In 2010, Guangzhou's gross domestic product hit a record 1,000 trillion yuan ($160 trillion), putting it in third place among cities on the Chinese mainland, following Shanghai and Beijing.

That year, Wei Zuying, a migrant worker, left Guangzhou. By then, she and her husband had worked far from home - a small Miao village in Guizhou province, in Southwest China - for 10 years. In that period, they got the chance to see their families only once or twice a year. "It was sad that our son and our parents were left at home without my husband and me around," says Wei, 38, whose son is now 13 and daughter is 6."But it was not only us. Everyone in my village had left their children and parents behind."

This situation prompted Wei to return home where she started an embroidery clothing factory and shared her experience of running the factory with local people. The embroidery business led by Wei helped raise incomes and made it possible for women in the town to work near home.

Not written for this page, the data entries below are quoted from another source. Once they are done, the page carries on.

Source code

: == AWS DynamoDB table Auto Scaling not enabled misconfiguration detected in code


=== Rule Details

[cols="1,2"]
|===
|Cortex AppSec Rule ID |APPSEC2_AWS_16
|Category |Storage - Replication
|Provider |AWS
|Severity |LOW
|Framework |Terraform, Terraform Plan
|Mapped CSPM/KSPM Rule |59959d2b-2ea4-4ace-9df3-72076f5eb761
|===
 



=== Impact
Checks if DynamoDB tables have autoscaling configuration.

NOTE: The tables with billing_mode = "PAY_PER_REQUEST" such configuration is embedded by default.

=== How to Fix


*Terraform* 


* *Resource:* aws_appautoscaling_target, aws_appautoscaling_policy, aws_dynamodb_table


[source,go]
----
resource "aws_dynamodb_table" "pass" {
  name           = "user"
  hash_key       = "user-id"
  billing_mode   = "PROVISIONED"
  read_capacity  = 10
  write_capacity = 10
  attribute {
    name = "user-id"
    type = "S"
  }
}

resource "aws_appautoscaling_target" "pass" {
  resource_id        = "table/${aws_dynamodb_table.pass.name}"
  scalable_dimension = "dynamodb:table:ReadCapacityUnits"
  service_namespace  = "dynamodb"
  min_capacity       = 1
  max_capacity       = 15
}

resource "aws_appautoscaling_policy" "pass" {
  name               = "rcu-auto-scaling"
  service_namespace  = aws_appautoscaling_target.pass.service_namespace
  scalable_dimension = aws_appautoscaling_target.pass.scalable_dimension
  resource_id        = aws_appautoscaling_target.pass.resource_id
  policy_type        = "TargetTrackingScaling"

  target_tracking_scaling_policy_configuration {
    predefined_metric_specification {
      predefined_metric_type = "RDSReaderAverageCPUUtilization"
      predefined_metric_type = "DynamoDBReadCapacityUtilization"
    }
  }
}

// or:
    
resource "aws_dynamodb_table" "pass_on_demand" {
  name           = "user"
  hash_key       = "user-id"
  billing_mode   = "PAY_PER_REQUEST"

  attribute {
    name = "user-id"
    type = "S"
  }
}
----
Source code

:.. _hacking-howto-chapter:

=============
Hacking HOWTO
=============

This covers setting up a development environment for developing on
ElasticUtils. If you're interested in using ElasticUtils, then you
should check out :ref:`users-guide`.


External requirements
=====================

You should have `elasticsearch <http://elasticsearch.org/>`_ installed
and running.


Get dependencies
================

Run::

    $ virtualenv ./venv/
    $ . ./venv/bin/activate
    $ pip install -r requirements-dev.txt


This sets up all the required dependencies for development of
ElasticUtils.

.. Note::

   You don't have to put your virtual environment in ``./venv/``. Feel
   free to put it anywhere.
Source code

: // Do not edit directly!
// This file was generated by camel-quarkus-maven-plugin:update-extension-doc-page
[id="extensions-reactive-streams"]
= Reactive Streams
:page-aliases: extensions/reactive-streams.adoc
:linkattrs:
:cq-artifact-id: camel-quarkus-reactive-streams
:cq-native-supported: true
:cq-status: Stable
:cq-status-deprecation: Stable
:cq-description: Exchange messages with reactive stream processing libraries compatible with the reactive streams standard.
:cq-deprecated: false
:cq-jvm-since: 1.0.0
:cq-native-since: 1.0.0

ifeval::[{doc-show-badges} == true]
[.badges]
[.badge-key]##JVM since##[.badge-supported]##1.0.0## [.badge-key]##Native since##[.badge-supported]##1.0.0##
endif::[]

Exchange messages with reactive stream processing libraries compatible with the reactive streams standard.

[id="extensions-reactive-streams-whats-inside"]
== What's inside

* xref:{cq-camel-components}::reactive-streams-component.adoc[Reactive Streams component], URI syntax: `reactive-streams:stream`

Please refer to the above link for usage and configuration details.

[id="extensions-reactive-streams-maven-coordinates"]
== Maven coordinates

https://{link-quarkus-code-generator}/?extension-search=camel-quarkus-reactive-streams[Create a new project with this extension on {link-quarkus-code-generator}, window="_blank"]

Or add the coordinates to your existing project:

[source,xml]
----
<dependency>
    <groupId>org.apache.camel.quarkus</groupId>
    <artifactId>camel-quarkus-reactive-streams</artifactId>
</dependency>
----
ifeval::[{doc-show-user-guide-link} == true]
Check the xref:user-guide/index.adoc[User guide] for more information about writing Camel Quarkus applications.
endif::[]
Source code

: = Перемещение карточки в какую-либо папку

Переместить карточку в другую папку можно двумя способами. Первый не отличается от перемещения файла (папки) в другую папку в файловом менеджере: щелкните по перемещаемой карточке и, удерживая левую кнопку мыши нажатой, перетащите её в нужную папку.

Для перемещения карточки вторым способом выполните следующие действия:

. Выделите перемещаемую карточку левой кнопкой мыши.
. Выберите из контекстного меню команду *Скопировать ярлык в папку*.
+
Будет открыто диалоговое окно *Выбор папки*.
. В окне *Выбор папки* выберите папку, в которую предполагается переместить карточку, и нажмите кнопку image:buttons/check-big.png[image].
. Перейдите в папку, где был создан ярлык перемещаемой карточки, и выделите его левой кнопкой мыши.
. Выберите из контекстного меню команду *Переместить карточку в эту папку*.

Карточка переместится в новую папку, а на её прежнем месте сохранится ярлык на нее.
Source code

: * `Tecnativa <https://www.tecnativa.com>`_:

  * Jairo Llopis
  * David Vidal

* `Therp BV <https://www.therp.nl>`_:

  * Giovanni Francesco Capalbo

When Wei started the factory, it was not easy. Then, she and her elder sister, Wei Peibei, managed to cobble up 200,000 yuan for the initial investment. And they spent half of the money on buying one machine.

A year later, they had made a profit of around 80,000 yuan. But, from then on, the factory grew rapidly.

Wei's factory now has six machines and some 10 employees, making an annual profit of 400,000 yuan. The goods produced by the factory include embroidered items, shoes and bags.

Initially, they got orders mainly from the neighboring Guangxi Zhuang autonomous region. But as business grew, her sister started her own factory in 2012.